How effective is our adaptive subgraph collection strategy? Table 4 reports few average graph statistics for the query-subgraphs collected by our graph-collection strategy. We also compare to GraftNet’s subgraphs. As can be seen, our adaptive graph collection strategy produces much more compact and smaller graphs while increasing recall of answers. We also consistently find that our graph contains relations which is more relevant to the questions than the subgraph produced by GraftNet (§E). Table 5 reports the performance of Cbr-subg when trained and tested on the subgraph obtained from Graftnet and our adaptive procedure, demonstrating the effectiveness of our adaptive subgraph collection method.
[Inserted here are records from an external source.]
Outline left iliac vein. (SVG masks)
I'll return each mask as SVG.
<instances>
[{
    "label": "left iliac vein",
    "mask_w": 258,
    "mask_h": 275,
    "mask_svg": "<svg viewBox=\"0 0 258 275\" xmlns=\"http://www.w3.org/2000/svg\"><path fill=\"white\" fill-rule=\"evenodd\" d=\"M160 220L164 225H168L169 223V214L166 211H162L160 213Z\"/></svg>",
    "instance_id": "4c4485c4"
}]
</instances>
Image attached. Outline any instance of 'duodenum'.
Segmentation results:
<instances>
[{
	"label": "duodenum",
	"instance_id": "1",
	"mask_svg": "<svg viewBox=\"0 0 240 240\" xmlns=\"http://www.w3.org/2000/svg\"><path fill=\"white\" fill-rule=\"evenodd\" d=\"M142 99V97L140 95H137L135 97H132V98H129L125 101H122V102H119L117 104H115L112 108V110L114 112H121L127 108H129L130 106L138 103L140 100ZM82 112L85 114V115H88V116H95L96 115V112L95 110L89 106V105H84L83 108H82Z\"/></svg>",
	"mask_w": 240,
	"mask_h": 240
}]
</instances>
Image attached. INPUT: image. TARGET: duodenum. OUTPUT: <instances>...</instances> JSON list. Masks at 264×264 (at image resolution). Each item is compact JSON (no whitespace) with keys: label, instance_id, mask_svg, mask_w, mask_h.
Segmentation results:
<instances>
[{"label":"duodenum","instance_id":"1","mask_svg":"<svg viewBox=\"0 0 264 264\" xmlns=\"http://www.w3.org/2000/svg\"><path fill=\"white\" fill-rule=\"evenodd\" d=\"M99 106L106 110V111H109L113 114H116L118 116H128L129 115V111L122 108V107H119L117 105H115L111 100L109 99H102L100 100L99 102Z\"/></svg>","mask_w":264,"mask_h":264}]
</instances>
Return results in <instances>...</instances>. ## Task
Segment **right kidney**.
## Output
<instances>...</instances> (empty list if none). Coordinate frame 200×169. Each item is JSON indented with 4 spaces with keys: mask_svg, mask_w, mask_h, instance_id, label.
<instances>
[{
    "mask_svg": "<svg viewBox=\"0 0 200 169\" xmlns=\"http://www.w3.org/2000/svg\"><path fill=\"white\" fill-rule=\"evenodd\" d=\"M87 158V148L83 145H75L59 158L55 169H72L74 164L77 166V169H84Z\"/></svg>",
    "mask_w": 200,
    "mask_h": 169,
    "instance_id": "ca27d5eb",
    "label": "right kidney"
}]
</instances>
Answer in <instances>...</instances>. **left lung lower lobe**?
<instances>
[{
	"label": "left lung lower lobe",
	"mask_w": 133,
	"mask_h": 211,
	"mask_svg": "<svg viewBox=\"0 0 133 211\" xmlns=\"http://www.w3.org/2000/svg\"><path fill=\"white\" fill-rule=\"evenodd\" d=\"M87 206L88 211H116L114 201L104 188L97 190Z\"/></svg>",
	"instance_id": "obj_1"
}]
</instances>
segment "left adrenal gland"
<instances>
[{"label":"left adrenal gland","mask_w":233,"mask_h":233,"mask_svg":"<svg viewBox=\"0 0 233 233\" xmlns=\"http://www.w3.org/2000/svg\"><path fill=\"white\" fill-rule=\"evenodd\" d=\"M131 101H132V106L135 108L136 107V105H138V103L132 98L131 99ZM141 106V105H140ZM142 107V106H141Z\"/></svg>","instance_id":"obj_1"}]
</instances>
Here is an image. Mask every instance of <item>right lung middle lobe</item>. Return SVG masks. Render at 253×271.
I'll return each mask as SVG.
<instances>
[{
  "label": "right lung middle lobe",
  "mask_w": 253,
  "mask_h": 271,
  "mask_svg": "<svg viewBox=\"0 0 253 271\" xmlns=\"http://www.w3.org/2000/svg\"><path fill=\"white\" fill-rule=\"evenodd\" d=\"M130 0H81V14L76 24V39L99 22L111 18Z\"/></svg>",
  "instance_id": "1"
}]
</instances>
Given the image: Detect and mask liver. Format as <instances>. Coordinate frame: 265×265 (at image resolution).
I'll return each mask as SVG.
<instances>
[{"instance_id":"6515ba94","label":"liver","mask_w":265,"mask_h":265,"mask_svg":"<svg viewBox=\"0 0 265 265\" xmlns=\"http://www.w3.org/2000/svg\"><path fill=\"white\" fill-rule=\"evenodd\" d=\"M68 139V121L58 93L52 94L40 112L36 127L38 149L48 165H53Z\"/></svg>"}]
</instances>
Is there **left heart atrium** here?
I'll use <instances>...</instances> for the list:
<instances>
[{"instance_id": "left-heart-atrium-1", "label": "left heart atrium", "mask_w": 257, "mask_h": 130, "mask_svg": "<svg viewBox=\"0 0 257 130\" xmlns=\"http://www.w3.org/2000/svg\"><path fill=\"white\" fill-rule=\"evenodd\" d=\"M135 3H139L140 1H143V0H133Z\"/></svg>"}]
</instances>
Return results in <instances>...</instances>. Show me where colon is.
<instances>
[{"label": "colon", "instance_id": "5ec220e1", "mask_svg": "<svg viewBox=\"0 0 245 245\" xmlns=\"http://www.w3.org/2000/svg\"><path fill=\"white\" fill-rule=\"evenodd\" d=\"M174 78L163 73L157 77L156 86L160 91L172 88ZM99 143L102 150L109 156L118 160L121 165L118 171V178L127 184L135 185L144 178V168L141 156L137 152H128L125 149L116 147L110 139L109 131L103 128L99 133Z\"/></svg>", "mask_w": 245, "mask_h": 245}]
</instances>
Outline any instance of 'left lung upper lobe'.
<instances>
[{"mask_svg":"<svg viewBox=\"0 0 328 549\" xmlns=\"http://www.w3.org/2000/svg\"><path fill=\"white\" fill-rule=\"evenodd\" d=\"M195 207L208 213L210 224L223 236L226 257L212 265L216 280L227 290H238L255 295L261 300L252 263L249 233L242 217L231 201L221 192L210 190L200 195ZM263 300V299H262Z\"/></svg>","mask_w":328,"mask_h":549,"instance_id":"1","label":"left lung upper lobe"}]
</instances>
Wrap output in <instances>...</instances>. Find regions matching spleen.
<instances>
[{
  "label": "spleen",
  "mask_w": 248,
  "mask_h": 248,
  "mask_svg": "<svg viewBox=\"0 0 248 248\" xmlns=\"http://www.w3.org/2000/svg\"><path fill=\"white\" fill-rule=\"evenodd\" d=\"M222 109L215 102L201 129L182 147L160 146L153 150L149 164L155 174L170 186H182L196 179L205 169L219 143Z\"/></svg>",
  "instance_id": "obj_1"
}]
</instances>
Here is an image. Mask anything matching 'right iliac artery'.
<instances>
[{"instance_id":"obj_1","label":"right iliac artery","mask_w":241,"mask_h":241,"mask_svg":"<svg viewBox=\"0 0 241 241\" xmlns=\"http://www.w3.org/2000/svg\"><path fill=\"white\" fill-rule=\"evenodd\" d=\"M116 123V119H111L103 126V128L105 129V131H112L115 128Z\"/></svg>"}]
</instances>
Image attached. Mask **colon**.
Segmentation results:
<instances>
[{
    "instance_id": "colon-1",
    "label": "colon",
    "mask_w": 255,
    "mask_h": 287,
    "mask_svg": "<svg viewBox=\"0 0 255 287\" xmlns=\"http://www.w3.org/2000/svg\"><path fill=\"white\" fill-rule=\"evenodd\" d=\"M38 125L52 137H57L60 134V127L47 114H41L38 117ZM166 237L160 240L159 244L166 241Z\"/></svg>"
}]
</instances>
Can Cbr-subg reason with more evidence? A desirable property of nonparametric models is to be able to ‘improve’ its prediction as more evidence is made available. We test Cbr-subg by taking a trained model and issuing it an increasing number of nearest neighbor queries. As we see from Figure 5, the performance of Cbr-subg drastically improves as we increase the number of nearest neighbors from 1 to 7 and then increases at a lower rate and converges at around 10 nearest neighbors. This is because, the model has all the required information it needs from its nearest neighbors. However, in the much smaller WebQSP dataset we observe a different behavior (Table 6). This is because of the limited size of the dataset, irrelevant questions starts appearing in the context as we increase the number of KNNs beyond a certain limit.